The whole sequence with Hrishitaa Bhatt thumbing a pillion
ride with Jimmy and Uday is absurdly jaunty and romantic.
Dhulia is obviously
uncomfortable on the love turf. And he should've kept
the romantic escapades out of this energetic film's
restless purview.
Jimmy as an Indian cop
from Scotland Yard investigating the disappearance of
a British boy, played by Kabir Bedi's son Adam, is as
driven by impulse as the other mercurial people who
infest Dhulia's famished world.
On the phone from Himachal
he's the concerned grandson inquiring from his grandpa
in London if the old man has had his food. In the valley
of the drugs he's the roving-eyed tourist dying to get
the dope-investigating journalist (Namrata Shirodkar)
in bed.
The cross-cultural chaos
is suitably defined by the film's restless energy. Dhulia's
narration is constantly on the prowl.
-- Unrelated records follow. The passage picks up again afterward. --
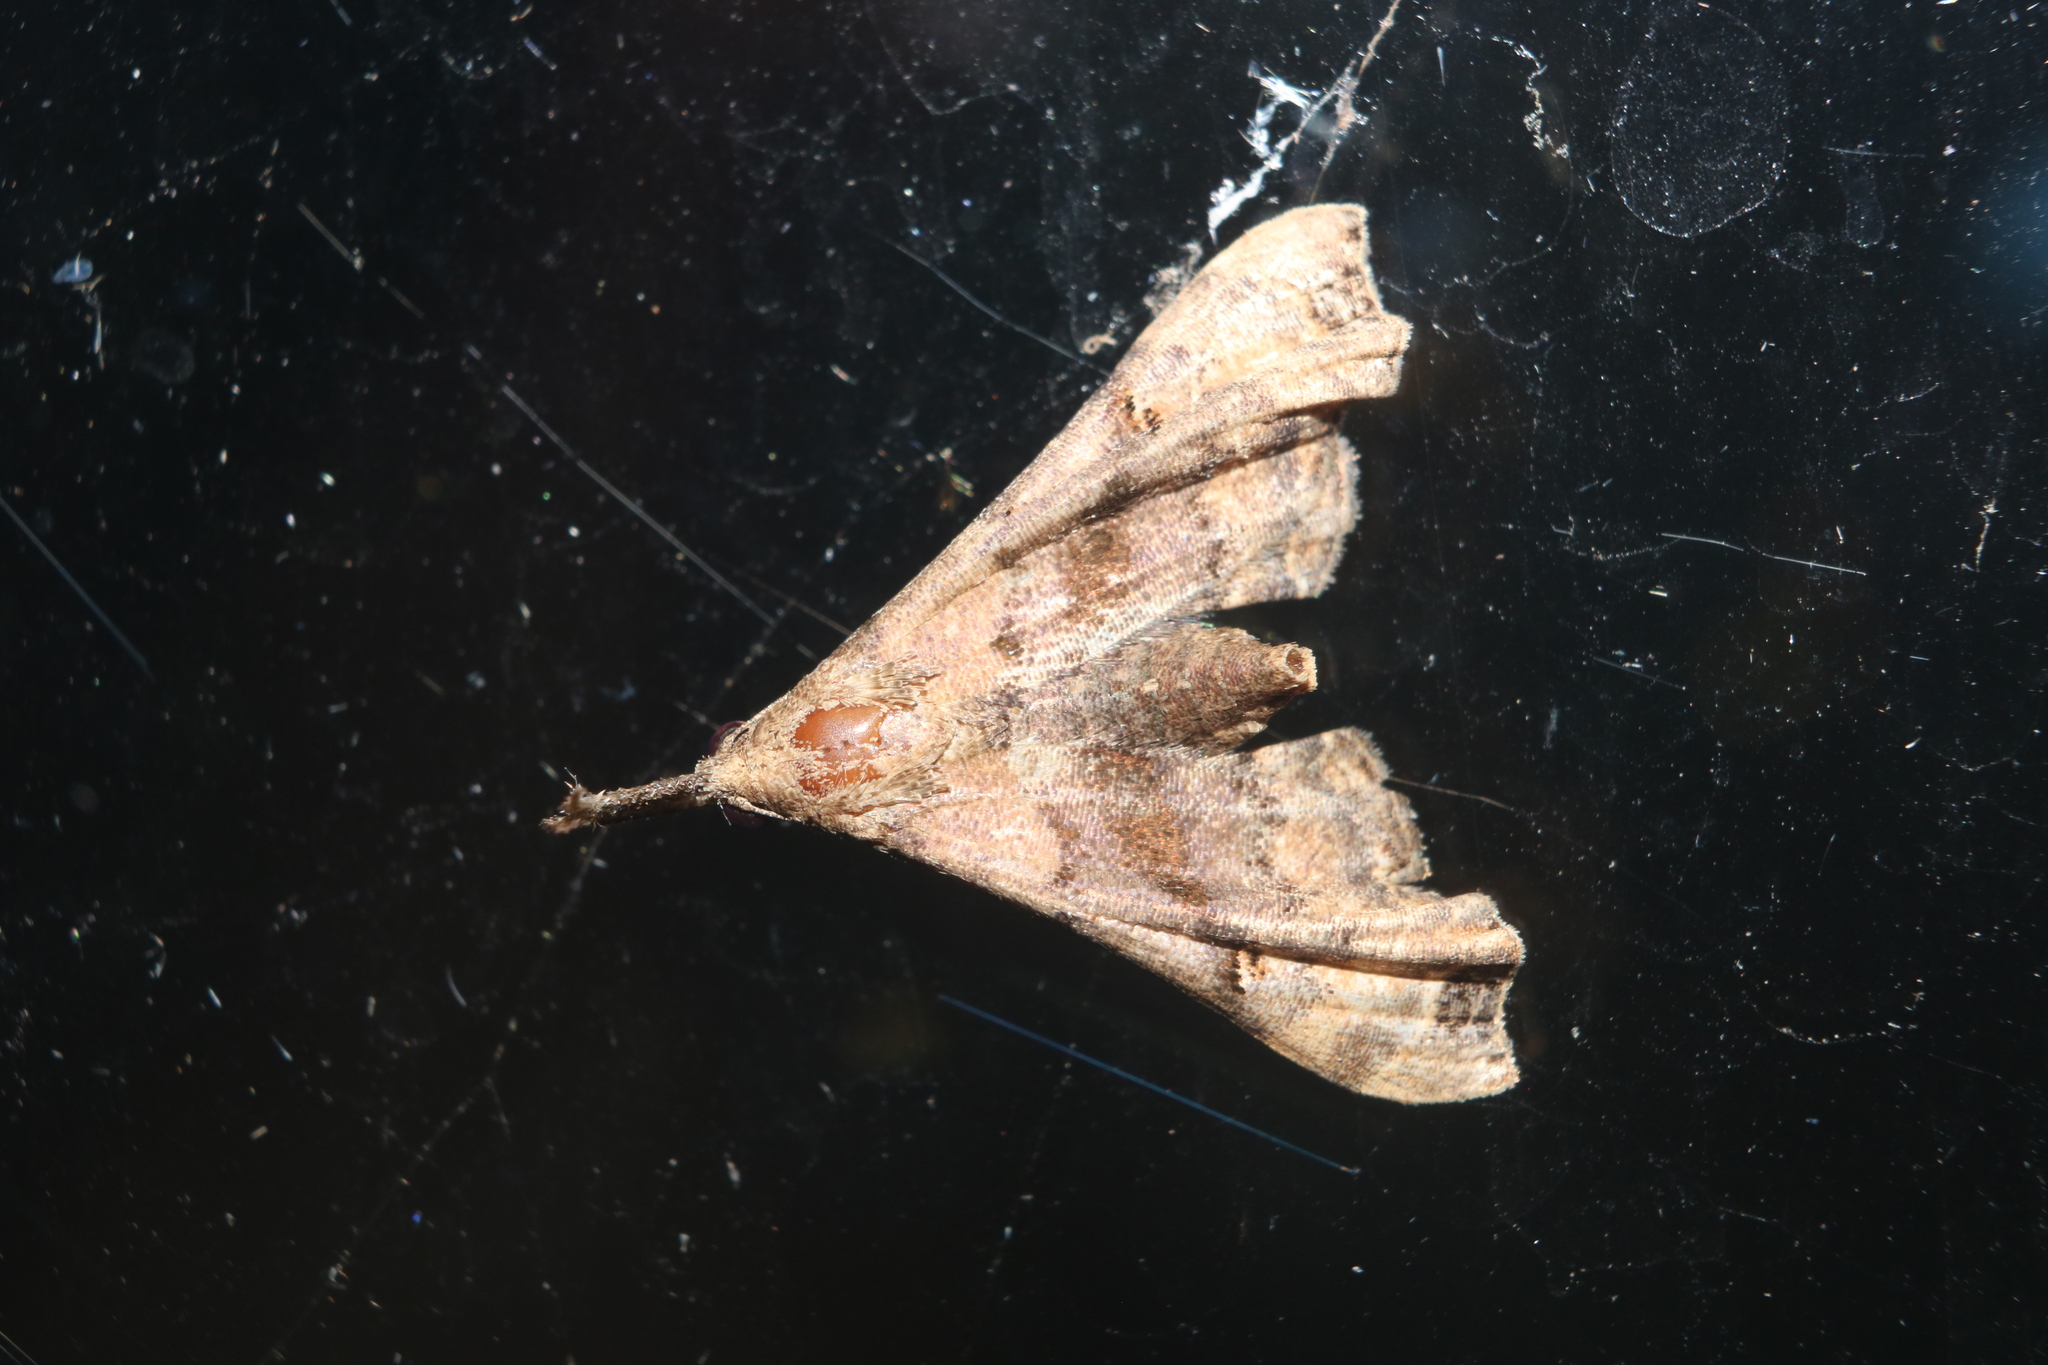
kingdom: Animalia
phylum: Arthropoda
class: Insecta
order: Lepidoptera
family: Erebidae
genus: Palthis
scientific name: Palthis asopialis
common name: Faint-spotted palthis moth
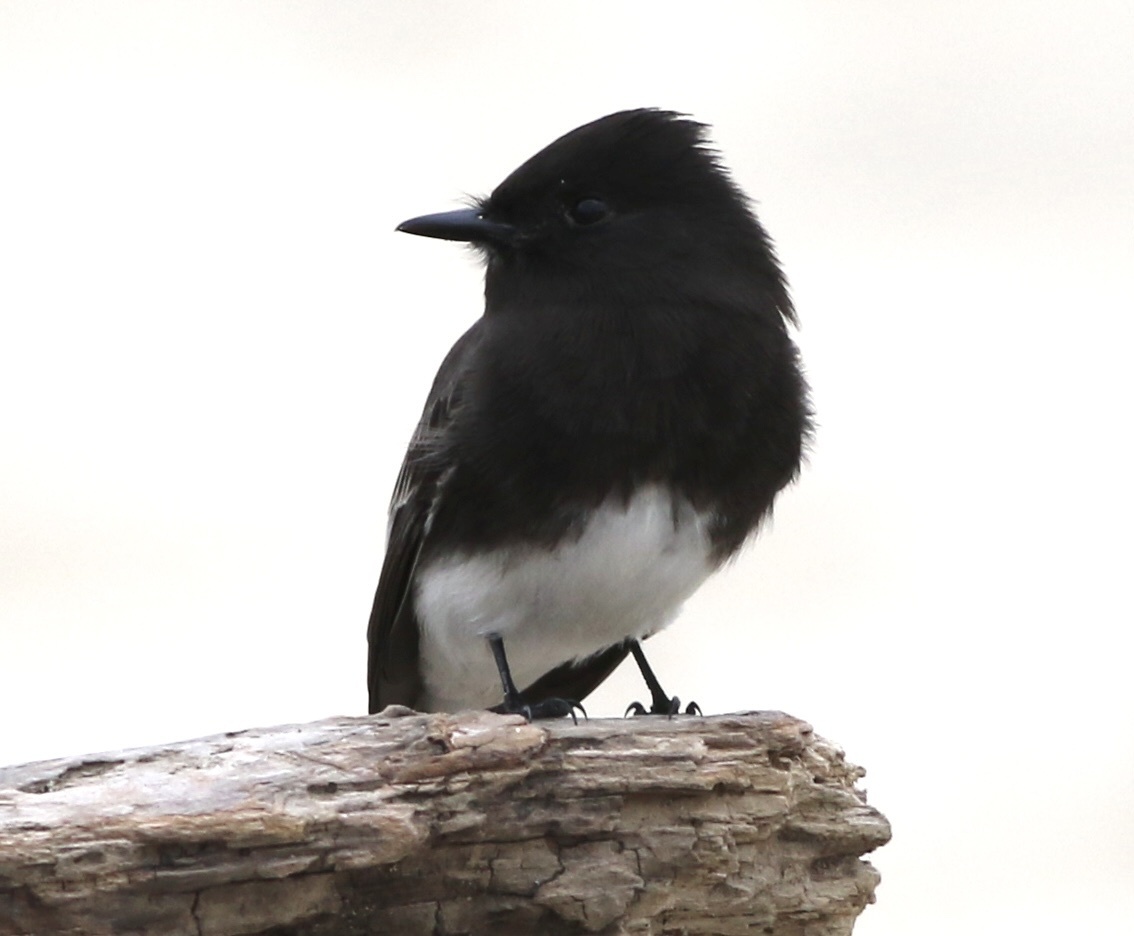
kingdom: Animalia
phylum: Chordata
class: Aves
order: Passeriformes
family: Tyrannidae
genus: Sayornis
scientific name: Sayornis nigricans
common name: Black phoebe
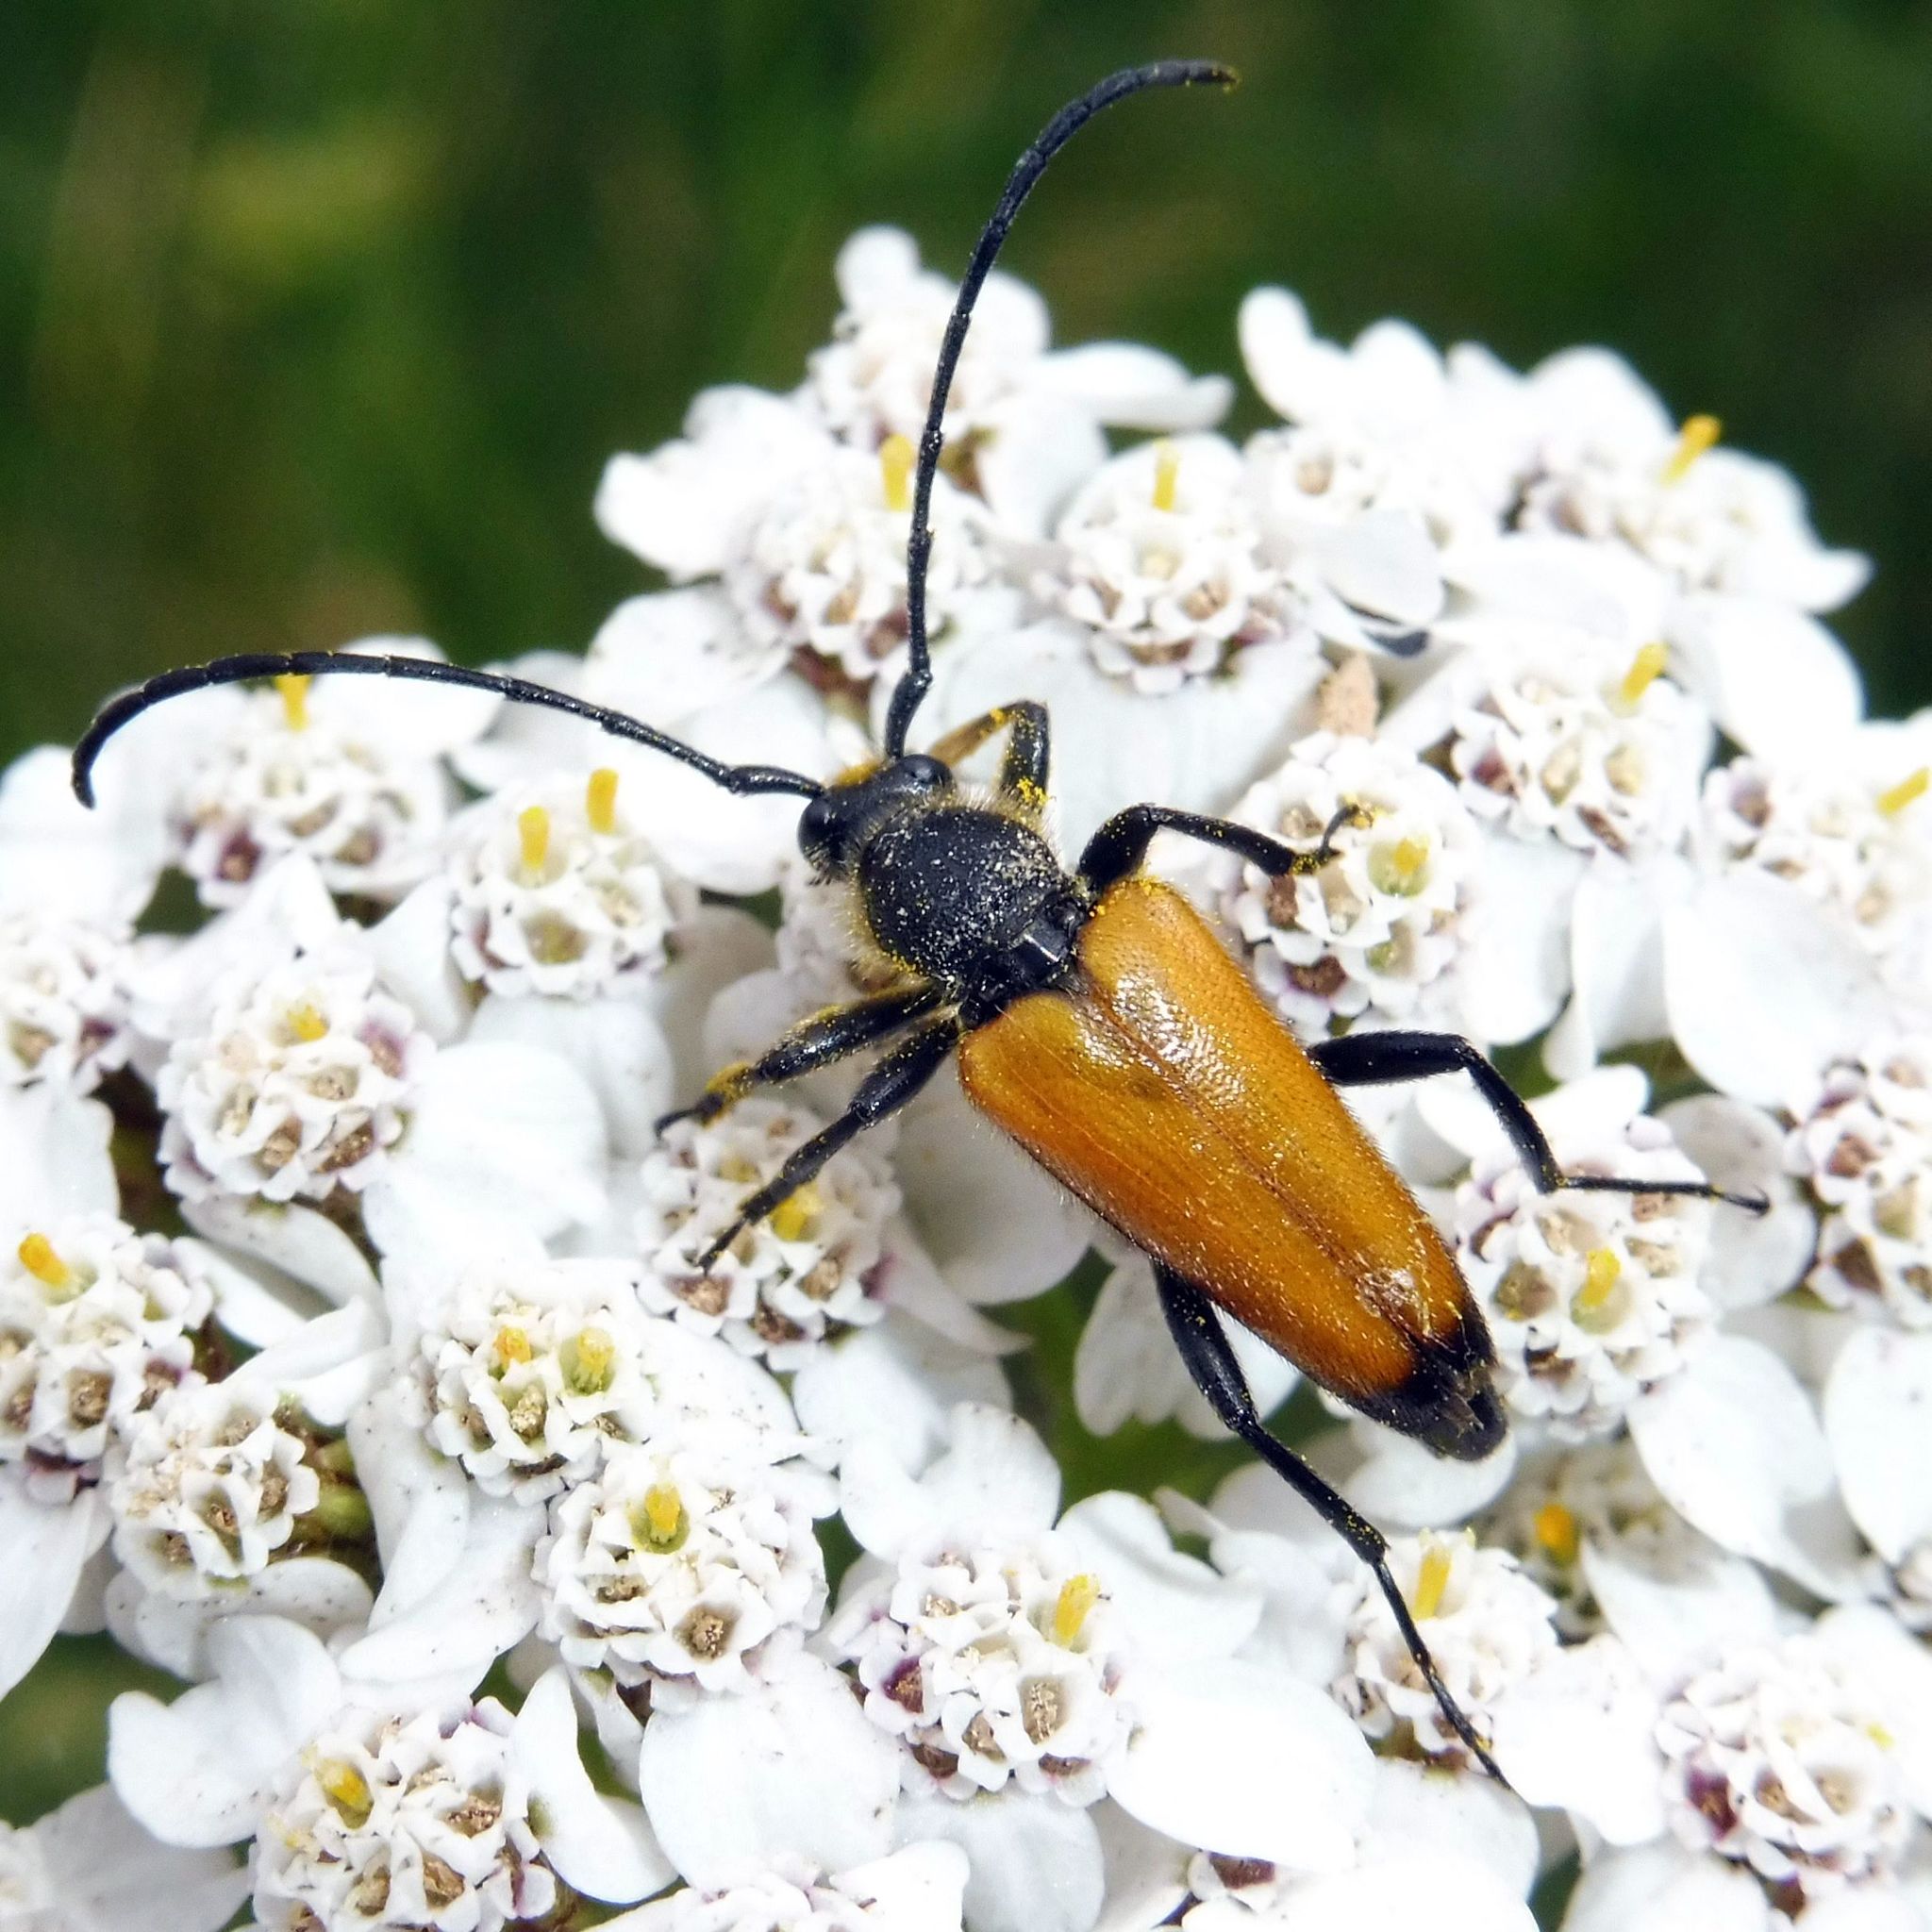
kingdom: Animalia
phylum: Arthropoda
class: Insecta
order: Coleoptera
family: Cerambycidae
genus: Paracorymbia
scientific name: Paracorymbia fulva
There're no commas
or full stops in his storytelling. The unpunctuated
vision is often distracting, not giving the audience
the time or space to adjust to the plot's cosmopolitan
cauldron of characters and locales.
Italian mafia, Afghani
terrorists, the London police, local goons, politicians
and goons crowd the bustling canvas, giving a freewheeling
shape to the film.
The first 15 minutes
after interval gets confusing for the uninitiated viewer.
But thereafter the flashback showing the political disenchantment
of a group of dedicated cops (Irfan Khan, Uday Chopra,
Kabir Sadanand and Anoop Soni) is simply fascinating.
The shootout with Afghan
terrorists in Delhi's crowded Chandni Chowk is reminiscent
of John Mathew Mathan's "Sarfarosh". Dhulia
has neither the budget nor the patience for Mathew's
deliberately constructed plot. He moves at a zippy speed,
often too fast and furious to be reflective.
Then there's the whole
complex subplot about a Muslim cop, played by Uday Chopra,
trying to prove his 'loyalty' to his country and profession.
Mukesh Rishi had played a similar role in "Sarfarosh".
Uday brings a stirring vulnerability to the role. Both
he and Jimmy get a firm grip over their characters'
and their erratic movements through a maze of mutating
loyalties.
But the film belongs
to the powerful Irfan khan. As the jungle lord he conveys
cynicism, contempt, betrayal and malevolence through
slight movements of lips and eyes.
In the sequence at the
police function where he bursts out in drunken disillusionment,
or in the way he talks down to Afghani terrorists and
with his cop-colleagues, Irfan creates a character who
is a law unto himself.
Namrata Shrodkar is
once again underused. Both she and Hrishitaa Bhatt are
fetchingly photographed by Setu who at times makes the
frames too pretty to be symptomatic of the prevalent
chaos and tensions of a social order on the brink.
But the whole anachronistic
hippy culture, reminiscent of Dev Anand's "Hare
Rama Hare Krishna", is captured in sweaty splendour.
Random tourists, curious passers-by and junior artistes
mingle in an artistic fusion of documentary and fiction.
Jayanta Pathak's background
score is loud, expressive and precise.
Dhulia revels in tensions.
He deliberately builds a swarming ambience of politics,
terrorism and drugs. It's at times a commodious, unmanageable
bag of motivations.
But he has a great grip
over his characters and plot. Neither pop nor corn,
"Charas" moves far away from the feel-good
factor in our popular arts to give us a film that covers
new territory, although it doesn't really hold together
in one universe of intrigue and drama.